(MarketWatch) This is Mark DeCambre, Editor in Chief at MarketWatch. Welcome to week No. 2 of 2023 and a fresh installment of Distributed Ledger. It has been another week of chockablock activity in crypto: digital-asset focused bank Silvergate revealed heavy withdrawals as the FTX implosion roiled the industry.
And there appears to be a public spat between the Winklevoss twins, who founded Gemini, and Barry Silbert, another influential player in crypto.
And of course, Sam Bankman-Fried pleaded NOT guilty earlier this week, setting the stage for an October court case if a deal isn’t struck between the 30-year-old founder of FTX and federal prosecutors. Our white-collar attorney contacts advise to watch this space closely over the ensuing weeks and months.

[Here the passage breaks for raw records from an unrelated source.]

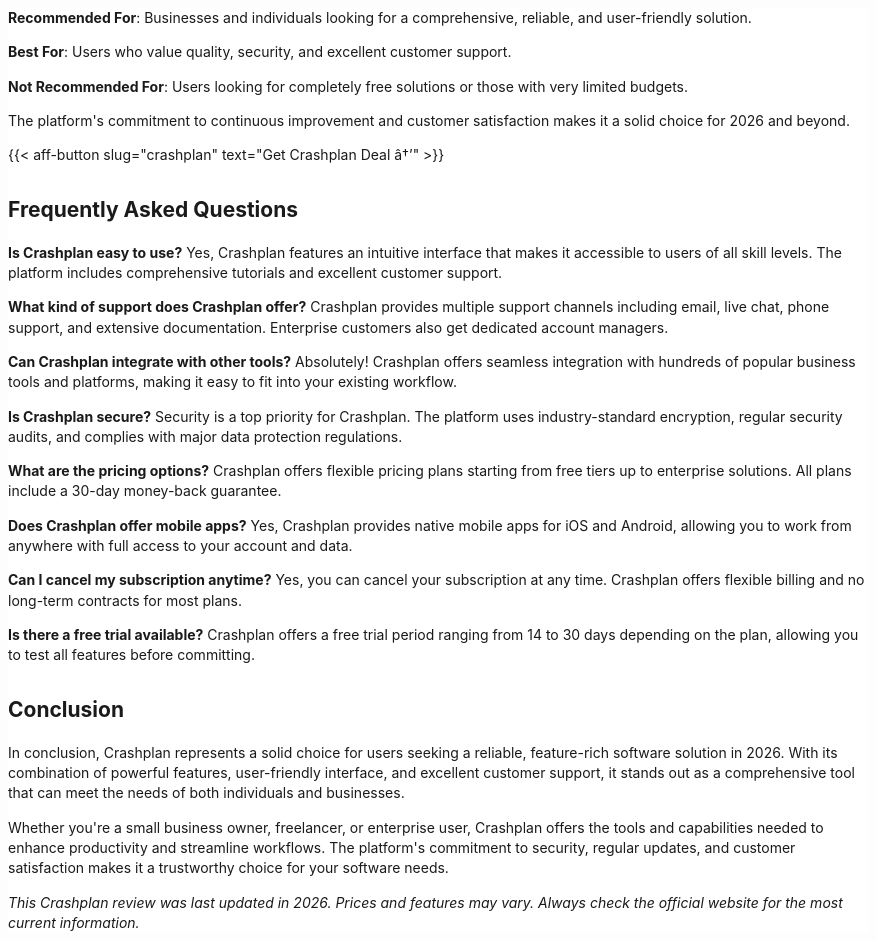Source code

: **Recommended For**: Businesses and individuals looking for a comprehensive, reliable, and user-friendly solution.

**Best For**: Users who value quality, security, and excellent customer support.

**Not Recommended For**: Users looking for completely free solutions or those with very limited budgets.

The platform's commitment to continuous improvement and customer satisfaction makes it a solid choice for 2026 and beyond.

{{< aff-button slug="crashplan" text="Get Crashplan Deal â†’" >}}

## Frequently Asked Questions

**Is Crashplan easy to use?**
Yes, Crashplan features an intuitive interface that makes it accessible to users of all skill levels. The platform includes comprehensive tutorials and excellent customer support.

**What kind of support does Crashplan offer?**
Crashplan provides multiple support channels including email, live chat, phone support, and extensive documentation. Enterprise customers also get dedicated account managers.

**Can Crashplan integrate with other tools?**
Absolutely! Crashplan offers seamless integration with hundreds of popular business tools and platforms, making it easy to fit into your existing workflow.

**Is Crashplan secure?**
Security is a top priority for Crashplan. The platform uses industry-standard encryption, regular security audits, and complies with major data protection regulations.

**What are the pricing options?**
Crashplan offers flexible pricing plans starting from free tiers up to enterprise solutions. All plans include a 30-day money-back guarantee.

**Does Crashplan offer mobile apps?**
Yes, Crashplan provides native mobile apps for iOS and Android, allowing you to work from anywhere with full access to your account and data.

**Can I cancel my subscription anytime?**
Yes, you can cancel your subscription at any time. Crashplan offers flexible billing and no long-term contracts for most plans.

**Is there a free trial available?**
Crashplan offers a free trial period ranging from 14 to 30 days depending on the plan, allowing you to test all features before committing.

## Conclusion

In conclusion, Crashplan represents a solid choice for users seeking a reliable, feature-rich software solution in 2026. With its combination of powerful features, user-friendly interface, and excellent customer support, it stands out as a comprehensive tool that can meet the needs of both individuals and businesses.

Whether you're a small business owner, freelancer, or enterprise user, Crashplan offers the tools and capabilities needed to enhance productivity and streamline workflows. The platform's commitment to security, regular updates, and customer satisfaction makes it a trustworthy choice for your software needs.

*This Crashplan review was last updated in 2026. Prices and features may vary. Always check the official website for the most current information.*

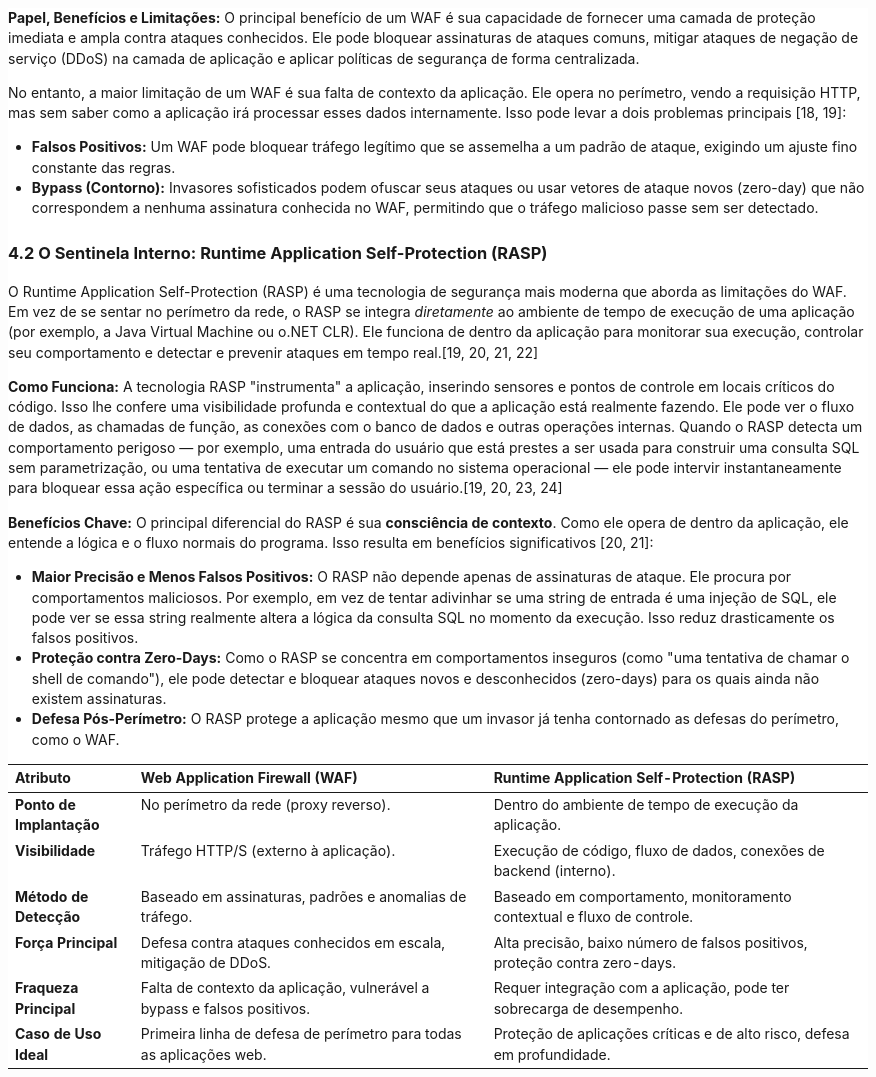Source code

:**Papel, Benefícios e Limitações:**
O principal benefício de um WAF é sua capacidade de fornecer uma camada de proteção imediata e ampla contra ataques conhecidos. Ele pode bloquear assinaturas de ataques comuns, mitigar ataques de negação de serviço (DDoS) na camada de aplicação e aplicar políticas de segurança de forma centralizada.

No entanto, a maior limitação de um WAF é sua falta de contexto da aplicação. Ele opera no perímetro, vendo a requisição HTTP, mas sem saber como a aplicação irá processar esses dados internamente. Isso pode levar a dois problemas principais [18, 19]:

- **Falsos Positivos:** Um WAF pode bloquear tráfego legítimo que se assemelha a um padrão de ataque, exigindo um ajuste fino constante das regras.
- **Bypass (Contorno):** Invasores sofisticados podem ofuscar seus ataques ou usar vetores de ataque novos (zero-day) que não correspondem a nenhuma assinatura conhecida no WAF, permitindo que o tráfego malicioso passe sem ser detectado.

### 4.2 O Sentinela Interno: Runtime Application Self-Protection (RASP)

O Runtime Application Self-Protection (RASP) é uma tecnologia de segurança mais moderna que aborda as limitações do WAF. Em vez de se sentar no perímetro da rede, o RASP se integra _diretamente_ ao ambiente de tempo de execução de uma aplicação (por exemplo, a Java Virtual Machine ou o.NET CLR). Ele funciona de dentro da aplicação para monitorar sua execução, controlar seu comportamento e detectar e prevenir ataques em tempo real.[19, 20, 21, 22]

**Como Funciona:**
A tecnologia RASP "instrumenta" a aplicação, inserindo sensores e pontos de controle em locais críticos do código. Isso lhe confere uma visibilidade profunda e contextual do que a aplicação está realmente fazendo. Ele pode ver o fluxo de dados, as chamadas de função, as conexões com o banco de dados e outras operações internas. Quando o RASP detecta um comportamento perigoso — por exemplo, uma entrada do usuário que está prestes a ser usada para construir uma consulta SQL sem parametrização, ou uma tentativa de executar um comando no sistema operacional — ele pode intervir instantaneamente para bloquear essa ação específica ou terminar a sessão do usuário.[19, 20, 23, 24]

**Benefícios Chave:**
O principal diferencial do RASP é sua **consciência de contexto**. Como ele opera de dentro da aplicação, ele entende a lógica e o fluxo normais do programa. Isso resulta em benefícios significativos [20, 21]:

- **Maior Precisão e Menos Falsos Positivos:** O RASP não depende apenas de assinaturas de ataque. Ele procura por comportamentos maliciosos. Por exemplo, em vez de tentar adivinhar se uma string de entrada é uma injeção de SQL, ele pode ver se essa string realmente altera a lógica da consulta SQL no momento da execução. Isso reduz drasticamente os falsos positivos.
- **Proteção contra Zero-Days:** Como o RASP se concentra em comportamentos inseguros (como "uma tentativa de chamar o shell de comando"), ele pode detectar e bloquear ataques novos e desconhecidos (zero-days) para os quais ainda não existem assinaturas.
- **Defesa Pós-Perímetro:** O RASP protege a aplicação mesmo que um invasor já tenha contornado as defesas do perímetro, como o WAF.

| Atributo                 | Web Application Firewall (WAF)                                          | Runtime Application Self-Protection (RASP)                                  |
| :----------------------- | :---------------------------------------------------------------------- | :-------------------------------------------------------------------------- |
| **Ponto de Implantação** | No perímetro da rede (proxy reverso).                                   | Dentro do ambiente de tempo de execução da aplicação.                       |
| **Visibilidade**         | Tráfego HTTP/S (externo à aplicação).                                   | Execução de código, fluxo de dados, conexões de backend (interno).          |
| **Método de Detecção**   | Baseado em assinaturas, padrões e anomalias de tráfego.                 | Baseado em comportamento, monitoramento contextual e fluxo de controle.     |
| **Força Principal**      | Defesa contra ataques conhecidos em escala, mitigação de DDoS.          | Alta precisão, baixo número de falsos positivos, proteção contra zero-days. |
| **Fraqueza Principal**   | Falta de contexto da aplicação, vulnerável a bypass e falsos positivos. | Requer integração com a aplicação, pode ter sobrecarga de desempenho.       |
| **Caso de Uso Ideal**    | Primeira linha de defesa de perímetro para todas as aplicações web.     | Proteção de aplicações críticas e de alto risco, defesa em profundidade.    |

In any case, holler at me on Twitter at and at MarketWatch at firstname.lastname@example.org.
Crypto-centric bank Silvergate Capital Corp. was at a steep loss to cover some $8.1 billion in withdrawals amid the chaos following FTX’s collapse in November. The bank published an update on Thursday stating that it had lost $718 million from selling assets at losses.
“We took commensurate steps to ensure that we were maintaining cash liquidity in order to satisfy potential deposit outflows, and we currently maintain a cash position in excess of our digital asset related deposits,” said Alan Lane, chief executive officer of Silvergate, wrote in a note.
Silvergate is also reducing its head count by around 200 employees, or 40% of staff, “in order to account for the economic realities facing the business and industry today.”
The outlook and the ‘halvening’
Tim Draper is betting (once again) that bitcoin prices will hit $250,000 a coin by the end of 2023. Of course, he made a similar bet in 2022, as his T-shirt in the following tweet indicates.
Despite his relentlessly bullish view on bitcoin prices, it is worth noting that the most recent “halving” or “halvening,” that occurs every four years in bitcoin, was ultimately followed by bitcoin surging to a new high at around $65,000 in 2021. The last such event was 2020.
The halvening means that rewards for those who support bitcoin by verifying transactions will be, quite literally, cut in half. This halving will bring the reward to 6.25 bitcoins and will fall to 3.125 in March of 2024.
William Cai, co-founder and managing partner at Wilshire Phoenix, an asset management firm, said that his outlook is fairly constructive for bitcoin.
“Crypto has shown to be very resilient in 2022, and we lean toward a positive and exciting year as the space moves forward in 2023,” he wrote in emailed comments.
“We are likely to see continued price volatility in 2023, with several battling factors such as the uncertain overall economic environment, technical rather than fundamental driven pressures, and continued institutional adoption but with possible FTX-like events and related regulatory actions,” said.